PROBLEM DETAILS: Pull from the data below each line where the word "accompanying" occurs, and copy it.
____ THE INPUT
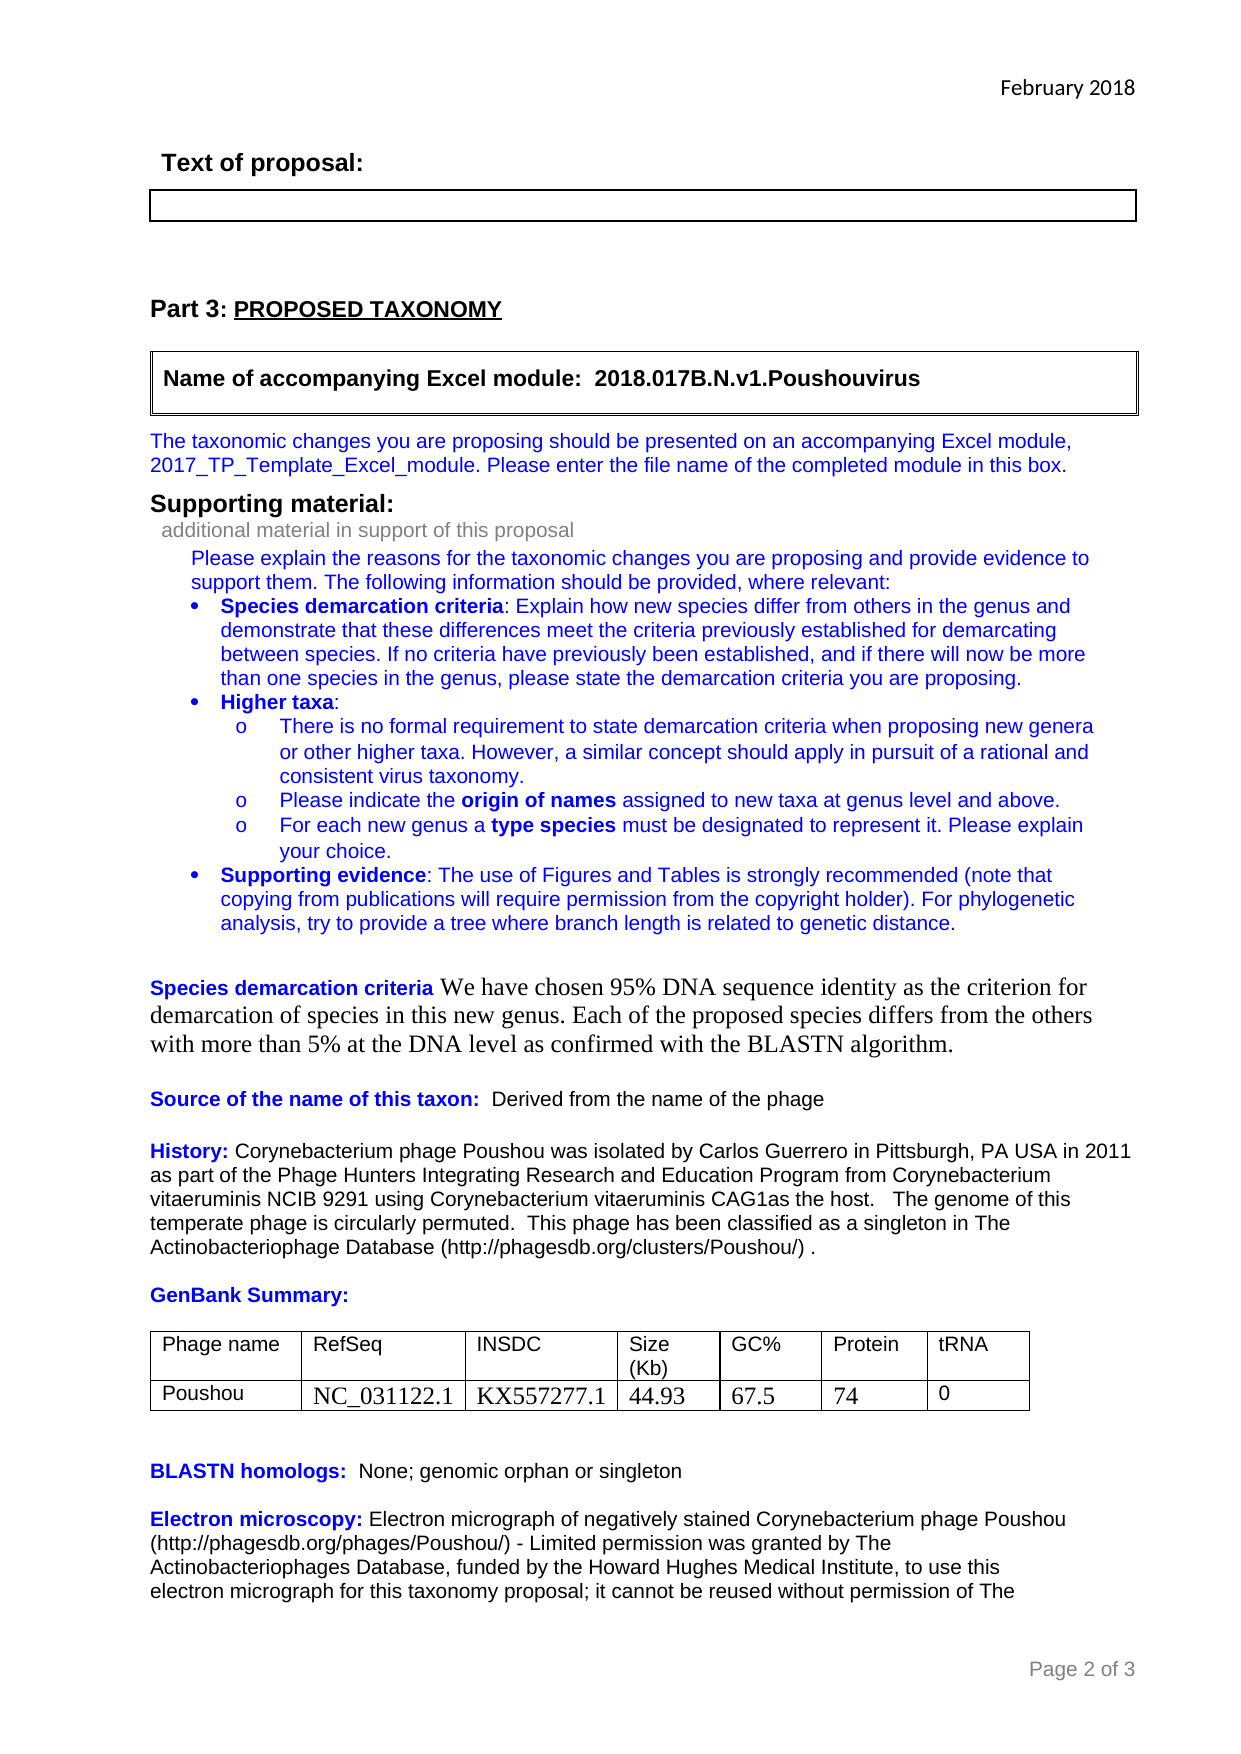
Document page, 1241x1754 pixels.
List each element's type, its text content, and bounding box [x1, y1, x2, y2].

text BLASTN homologs: None; genomic orphan or singleton [150, 1459, 1135, 1483]
table_cell Poushou [151, 1381, 301, 1410]
table_header Text of proposal: [150, 135, 1136, 189]
table_header Size (Kb) [618, 1332, 719, 1380]
text Species demarcation criteria We have chosen 95% DNA sequence identity as the criterion for demarcation of species in this new genus. Each of the proposed species differs from the others with more than 5% at the DNA level as confirmed with the BLASTN algorithm. [150, 972, 1135, 1058]
table_cell KX557277.1 [466, 1381, 617, 1410]
table_header Name of accompanying Excel module: 2018.017B.N.v1.Poushouvirus [153, 352, 1136, 413]
table_header GC% [721, 1332, 821, 1380]
text History: Corynebacterium phage Poushou was isolated by Carlos Guerrero in Pittsburgh, PA USA in 2011 as part of the Phage Hunters Integrating Research and Education Program from Corynebacterium vitaeruminis NCIB 9291 using Corynebacterium vitaeruminis CAG1as the host. The genome of this temperate phage is circularly permuted. This phage has been classified as a singleton in The Actinobacteriophage Database (http://phagesdb.org/clusters/Poushou/) . [150, 1139, 1135, 1259]
table_header INSDC [466, 1332, 617, 1380]
text The taxonomic changes you are proposing should be presented on an accompanying Excel module, 2017_TP_Template_Excel_module. Please enter the file name of the completed module in this box. [150, 429, 1135, 477]
table_header Protein [822, 1332, 927, 1380]
table_cell 74 [822, 1381, 927, 1410]
text GenBank Summary: [150, 1283, 1135, 1307]
table_cell Please explain the reasons for the taxonomic changes you are proposing and provide evidence to support them. The following information should be provided, where relevant: Species demarcation criteria: Explain how new species differ from others in the genus and demonstrate that these differences meet the criteria previously established for demarcating between species. If no criteria have previously been established, and if there will now be more than one species in the genus, please state the demarcation criteria you are proposing. Higher taxa: There is no formal requirement to state demarcation criteria when proposing new genera or other higher taxa. However, a similar concept should apply in pursuit of a rational and consistent virus taxonomy. Please indicate the origin of names assigned to new taxa at genus level and above. For each new genus a type species must be designated to represent it. Please explain your choice. Supporting evidence: The use of Figures and Tables is strongly recommended (note that copying from publications will require permission from the copyright holder). For phylogenetic analysis, try to provide a tree where branch length is related to genetic distance. [150, 546, 1111, 972]
table_cell 44.93 [618, 1381, 719, 1410]
text Source of the name of this taxon: Derived from the name of the phage [150, 1087, 1135, 1111]
table_cell [151, 191, 1135, 219]
table_cell NC_031122.1 [302, 1381, 465, 1410]
table_cell 67.5 [721, 1381, 821, 1410]
table_cell 0 [928, 1381, 1029, 1410]
table_header tRNA [928, 1332, 1029, 1380]
table_header RefSeq [302, 1332, 465, 1380]
table_header additional material in support of this proposal [150, 518, 1111, 546]
text Supporting material: [150, 489, 1135, 518]
table_header Phage name [151, 1332, 301, 1380]
text Electron microscopy: Electron micrograph of negatively stained Corynebacterium phage Poushou (http://phagesdb.org/phages/Poushou/) - Limited permission was granted by The [150, 1507, 1135, 1554]
text electron micrograph for this taxonomy proposal; it cannot be reused without permission of The [150, 1578, 1135, 1602]
text Part 3: PROPOSED TAXONOMY [150, 293, 1135, 322]
text Actinobacteriophages Database, funded by the Howard Hughes Medical Institute, to use this [150, 1554, 1135, 1578]
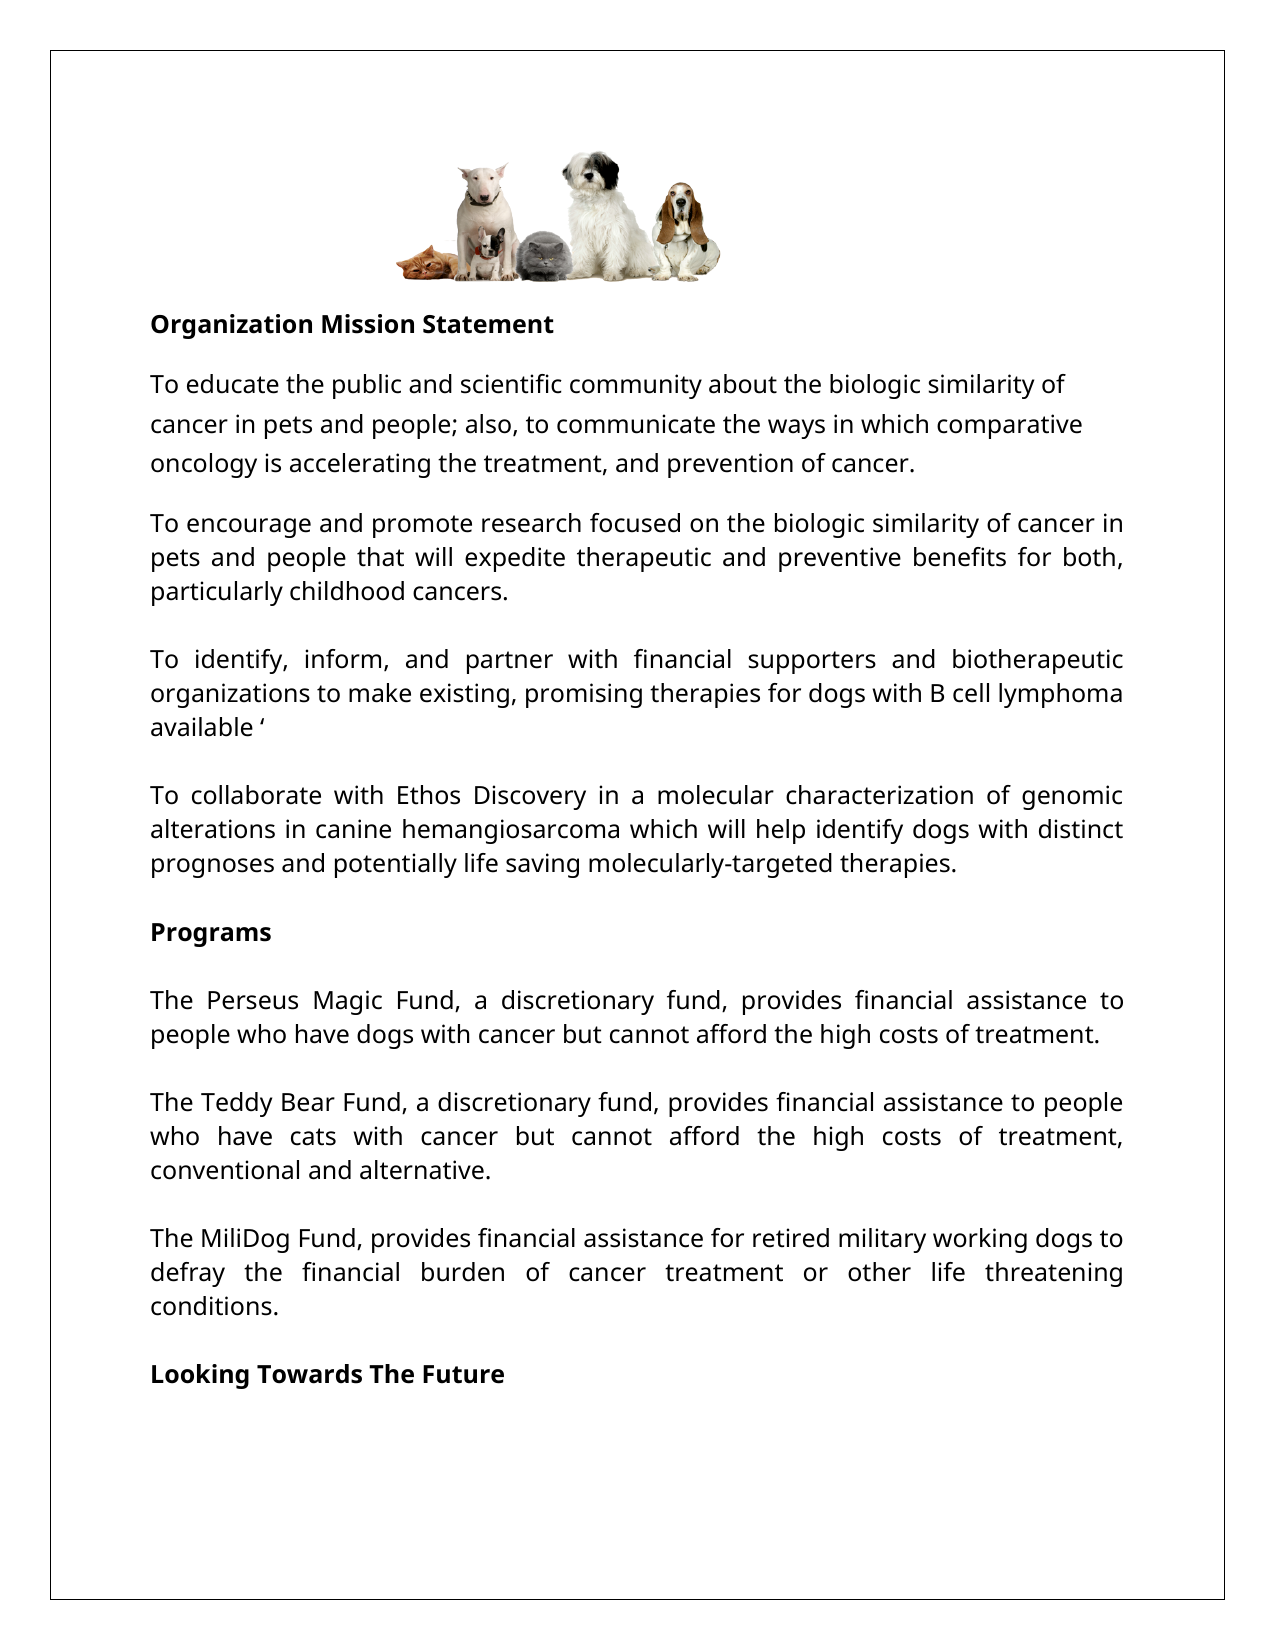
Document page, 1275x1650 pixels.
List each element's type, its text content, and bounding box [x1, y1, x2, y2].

text To collaborate with Ethos Discovery in a molecular characterization of genomic alterations in canine hemangiosarcoma which will help identify dogs with distinct prognoses and potentially life saving molecularly-targeted therapies. [150, 778, 1125, 880]
text To encourage and promote research focused on the biologic similarity of cancer in pets and people that will expedite therapeutic and preventive benefits for both, particularly childhood cancers. [150, 506, 1125, 608]
text Organization Mission Statement [150, 307, 1125, 341]
text The Perseus Magic Fund, a discretionary fund, provides financial assistance to people who have dogs with cancer but cannot afford the high costs of treatment. [150, 982, 1125, 1051]
text Programs [150, 914, 1125, 948]
text To educate the public and scientific community about the biologic similarity of cancer in pets and people; also, to communicate the ways in which comparative oncology is accelerating the treatment, and prevention of cancer. [150, 367, 1125, 479]
text To identify, inform, and partner with financial supporters and biotherapeutic organizations to make existing, promising therapies for dogs with B cell lymphoma available ‘ [150, 642, 1125, 744]
text Looking Towards The Future [150, 1357, 1125, 1391]
picture [394, 150, 734, 282]
text The Teddy Bear Fund, a discretionary fund, provides financial assistance to people who have cats with cancer but cannot afford the high costs of treatment, conventional and alternative. [150, 1084, 1125, 1187]
text The MiliDog Fund, provides financial assistance for retired military working dogs to defray the financial burden of cancer treatment or other life threatening conditions. [150, 1221, 1125, 1323]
________
PROBLEM SOLUTION:
table_header Name of accompanying Excel module: 2018.017B.N.v1.Poushouvirus [153, 352, 1136, 413]
text The taxonomic changes you are proposing should be presented on an accompanying Excel module, 2017_TP_Template_Excel_module. Please enter the file name of the completed module in this box. [150, 429, 1135, 477]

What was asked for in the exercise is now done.